Tanti rifiutano il quinto quarto a priori (e così non sapranno mai cosa si perdono) ma più persone distinguono tra fegato e foie gras, fegato e rognone, animelle e lingua, le granelle no. Le palle di toro quasi sfiorano l’impraticabilità gastronomica per quello che evocano, le separa dalla tavola un muro psicologico e aprirvi un varco è quasi impossibile usando le sole parole. Potrebbero essere spacciate per più rassicuranti bocconi di magatello o polpa di vitello oppure si dovrebbe allestire una cena al buio senza rendere noti i piatti. Se si mangia alla cieca quello che viene servito a tavola non si viene condizionati né dai colori né dalle forme e dagli ingredienti usati. E si gusterebbero molte più cose perché non vi sarebbero condizionamenti a monte. In fondo perché le ostriche vive sì e gli insetti no? Perché i sanguinacci sono una tradizione secolare e i testicoli delle schifezze? Perché i gamberetti sì e i bruchi no? Rosa i primi, verdolini i secondi ma una volta fritti non è che siano separati da un oceano di gusti e di consistenze. Di pregiudizi invece sì, da noi perché i bruchi dell’agave fritti sono delle squisitezze rare in Messico.
In Piemonte hanno risolto il problema dell’immagine delle palle chiamandole dal macellaio granelle e allora capita che quello che viene rifiutato con un nome popolare, viene accettato in versione alta, quasi aulica perché granelle evoca il mondo della pasticceria. Poi il mondo è popolato da tutto e così vi è chi, come a suo tempo Ugo Tognazzi, può permettersi di suggerire la ricetta dei Coglioni di vitello al Pernod. Importante precisare di vitello perché vedo sempre di più coglioni in giro a fare danni.

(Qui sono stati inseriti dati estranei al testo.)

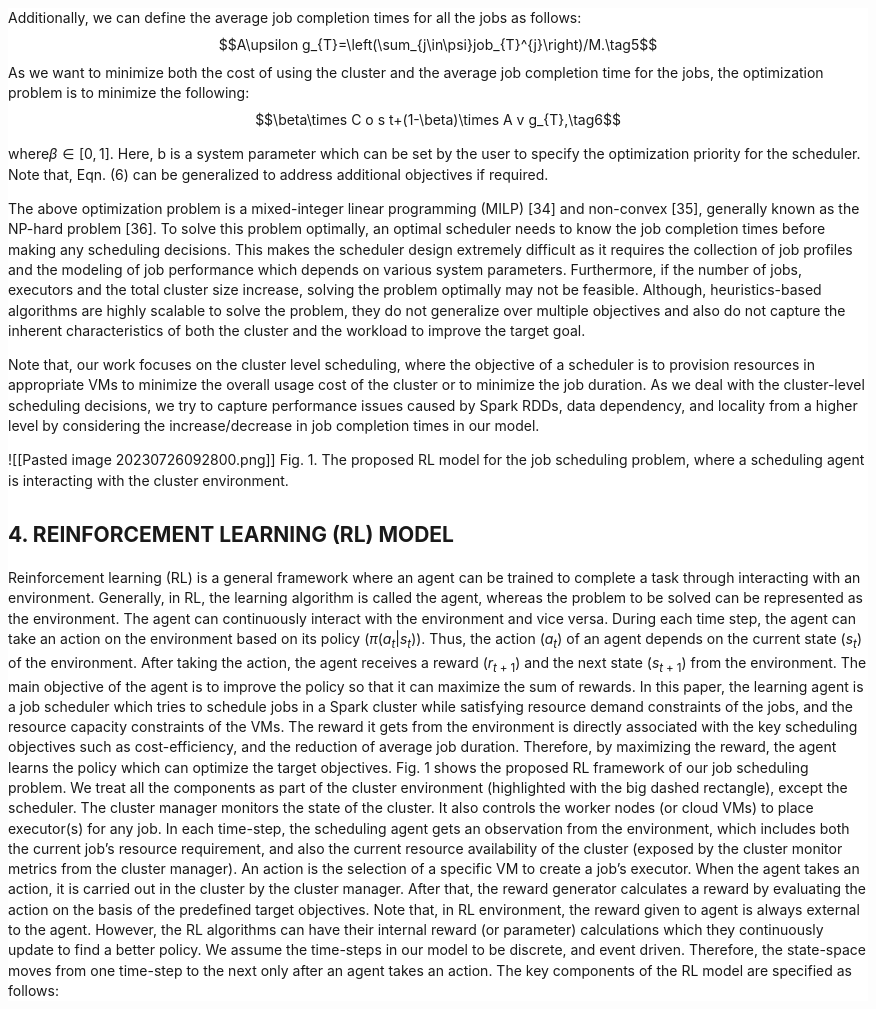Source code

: Additionally, we can define the average job completion times for all the jobs as follows:
$$A\upsilon g_{T}=\left(\sum_{j\in\psi}job_{T}^{j}\right)/M.\tag5$$
As we want to minimize both the cost of using the cluster and the average job completion time for the jobs, the optimization problem is to minimize the following:
$$\beta\times C o s t+(1-\beta)\times A v g_{T},\tag6$$

where$\beta \in [0,1]$. Here, b is a system parameter which can be set by the user to specify the optimization priority for the scheduler. Note that, Eqn. (6) can be generalized to address additional objectives if required.

The above optimization problem is a mixed-integer linear programming (MILP) [34] and non-convex [35], generally known as the NP-hard problem [36]. To solve this problem optimally, an optimal scheduler needs to know the job completion times before making any scheduling decisions. This makes the scheduler design extremely difficult as it requires the collection of job profiles and the modeling of job performance which depends on various system parameters. Furthermore, if the number of jobs, executors and the total cluster size increase, solving the problem optimally may not be feasible. Although, heuristics-based algorithms are highly scalable to solve the problem, they do not generalize over multiple objectives and also do not capture the inherent characteristics of both the cluster and the workload to improve the target goal.

Note that, our work focuses on the cluster level scheduling, where the objective of a scheduler is to provision resources in appropriate VMs to minimize the overall usage cost of the cluster or to minimize the job duration. As we deal with the cluster-level scheduling decisions, we try to capture performance issues caused by Spark RDDs, data dependency, and locality from a higher level by considering the increase/decrease in job completion times in our model.

![[Pasted image 20230726092800.png]]
Fig. 1. The proposed RL model for the job scheduling problem, where a scheduling agent is interacting with the cluster environment.

## 4. REINFORCEMENT LEARNING (RL) MODEL
Reinforcement learning (RL) is a general framework where an agent can be trained to complete a task through interacting with an environment. Generally, in RL, the learning algorithm is called the agent, whereas the problem to be solved can be represented as the environment. The agent can continuously interact with the environment and vice versa. During each time step, the agent can take an action on the environment based on its policy ($\pi(a_t|s_t)$). Thus, the action (_$a_t$_) of an agent depends on the current state (_$s_t$_) of the environment. After taking the action, the agent receives a reward ($r_{t+1}$) and the next state ($s_{t+1}$) from the environment. The main objective of the agent is to improve the policy so that it can maximize the sum of rewards.
In this paper, the learning agent is a job scheduler which tries to schedule jobs in a Spark cluster while satisfying resource demand constraints of the jobs, and the resource capacity constraints of the VMs. The reward it gets from the environment is directly associated with the key scheduling objectives such as cost-efficiency, and the reduction of average job duration. Therefore, by maximizing the reward, the agent learns the policy which can optimize the target objectives. Fig. 1 shows the proposed RL framework of our job scheduling problem. We treat all the components as part of the cluster environment (highlighted with the big dashed rectangle), except the scheduler. The cluster manager monitors the state of the cluster. It also controls the worker nodes (or cloud VMs) to place executor(s) for any job. In each time-step, the scheduling agent gets an observation from the environment, which includes both the current job’s resource requirement, and also the current resource availability of the cluster (exposed by the cluster monitor metrics from the cluster manager). An action is the selection of a specific VM to create a job’s executor. When the agent takes an action, it is carried out in the cluster by the cluster manager. After that, the reward generator calculates a reward by evaluating the action on the basis of the predefined target objectives. Note that, in RL environment, the reward given to agent is always external to the agent. However, the RL algorithms can have their internal reward (or parameter) calculations which they continuously update to find a better policy.
We assume the time-steps in our model to be discrete, and event driven. Therefore, the state-space moves from one time-step to the next only after an agent takes an action. The key components of the RL model are specified as follows:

Testicoli di agnello, immagine tratta dal blog Edith Pilaff nel quale sono presentati in forma di insalata.
A loro, alle palle, è dedicato un libro da poco uscito in Gran Bretagna e da più tempo in Francia. Testicles, Balls in Cooking and Culture per Prospect Books, autore della traduzione in lingua inglese Giles MacDonogh e dell’originale francese Blandine Vié. Titolo chiarissimo: Testicoli, le palle in cucina e nella cultura. Dubito che verrà mai tradotto in italiano, mercato troppo piccolo per giustificare l’investimento. Sono pagine con tre percorsi, in parte ricettario, in parte dizionario e in parte un saggio sui testicoli in sé, sia quelli umani sia quelli animali, con un’avvertenza in perfetto humor inglese: “Non ci sono ricette per soddisfare i cannibali”.

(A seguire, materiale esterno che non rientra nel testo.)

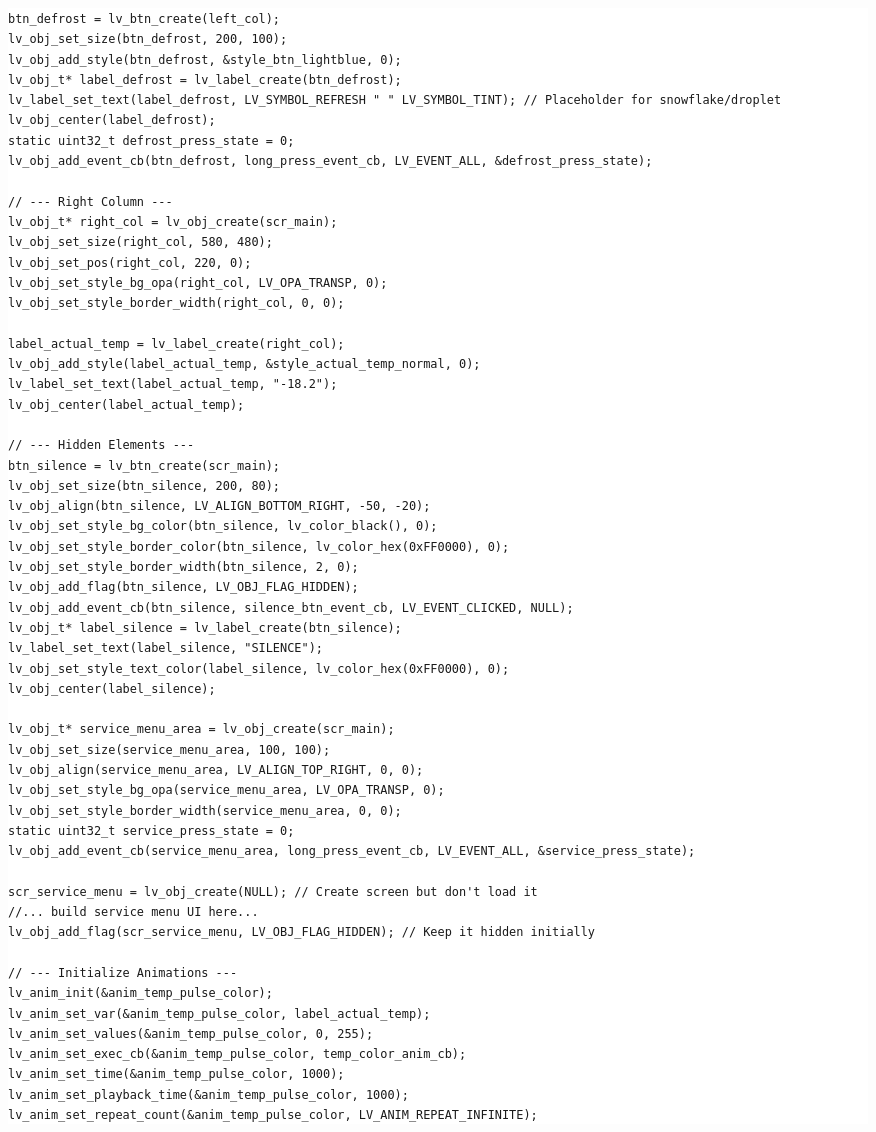     btn_defrost = lv_btn_create(left_col);
    lv_obj_set_size(btn_defrost, 200, 100);
    lv_obj_add_style(btn_defrost, &style_btn_lightblue, 0);
    lv_obj_t* label_defrost = lv_label_create(btn_defrost);
    lv_label_set_text(label_defrost, LV_SYMBOL_REFRESH " " LV_SYMBOL_TINT); // Placeholder for snowflake/droplet
    lv_obj_center(label_defrost);
    static uint32_t defrost_press_state = 0;
    lv_obj_add_event_cb(btn_defrost, long_press_event_cb, LV_EVENT_ALL, &defrost_press_state);

    // --- Right Column ---
    lv_obj_t* right_col = lv_obj_create(scr_main);
    lv_obj_set_size(right_col, 580, 480);
    lv_obj_set_pos(right_col, 220, 0);
    lv_obj_set_style_bg_opa(right_col, LV_OPA_TRANSP, 0);
    lv_obj_set_style_border_width(right_col, 0, 0);
    
    label_actual_temp = lv_label_create(right_col);
    lv_obj_add_style(label_actual_temp, &style_actual_temp_normal, 0);
    lv_label_set_text(label_actual_temp, "-18.2");
    lv_obj_center(label_actual_temp);

    // --- Hidden Elements ---
    btn_silence = lv_btn_create(scr_main);
    lv_obj_set_size(btn_silence, 200, 80);
    lv_obj_align(btn_silence, LV_ALIGN_BOTTOM_RIGHT, -50, -20);
    lv_obj_set_style_bg_color(btn_silence, lv_color_black(), 0);
    lv_obj_set_style_border_color(btn_silence, lv_color_hex(0xFF0000), 0);
    lv_obj_set_style_border_width(btn_silence, 2, 0);
    lv_obj_add_flag(btn_silence, LV_OBJ_FLAG_HIDDEN);
    lv_obj_add_event_cb(btn_silence, silence_btn_event_cb, LV_EVENT_CLICKED, NULL);
    lv_obj_t* label_silence = lv_label_create(btn_silence);
    lv_label_set_text(label_silence, "SILENCE");
    lv_obj_set_style_text_color(label_silence, lv_color_hex(0xFF0000), 0);
    lv_obj_center(label_silence);

    lv_obj_t* service_menu_area = lv_obj_create(scr_main);
    lv_obj_set_size(service_menu_area, 100, 100);
    lv_obj_align(service_menu_area, LV_ALIGN_TOP_RIGHT, 0, 0);
    lv_obj_set_style_bg_opa(service_menu_area, LV_OPA_TRANSP, 0);
    lv_obj_set_style_border_width(service_menu_area, 0, 0);
    static uint32_t service_press_state = 0;
    lv_obj_add_event_cb(service_menu_area, long_press_event_cb, LV_EVENT_ALL, &service_press_state);

    scr_service_menu = lv_obj_create(NULL); // Create screen but don't load it
    //... build service menu UI here...
    lv_obj_add_flag(scr_service_menu, LV_OBJ_FLAG_HIDDEN); // Keep it hidden initially

    // --- Initialize Animations ---
    lv_anim_init(&anim_temp_pulse_color);
    lv_anim_set_var(&anim_temp_pulse_color, label_actual_temp);
    lv_anim_set_values(&anim_temp_pulse_color, 0, 255);
    lv_anim_set_exec_cb(&anim_temp_pulse_color, temp_color_anim_cb);
    lv_anim_set_time(&anim_temp_pulse_color, 1000);
    lv_anim_set_playback_time(&anim_temp_pulse_color, 1000);
    lv_anim_set_repeat_count(&anim_temp_pulse_color, LV_ANIM_REPEAT_INFINITE);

Appunto finale: la ricetta del Risotto Milanese a pagina 134 sarà anche del 1936, tutta un’altra epoca, ma resta lo stesso un insulto per noi che viviamo a Milano. Manca lo zafferano, c’è il gruyère e non il grana e così via. La firmano una madame e una mademoiselle francesi che della nostra cucina non capivano purtroppo nulla. E con loro pure chi le ha tolte dall’oblio inserendole in un libro eccezionale in tutte le altre 223 pagine.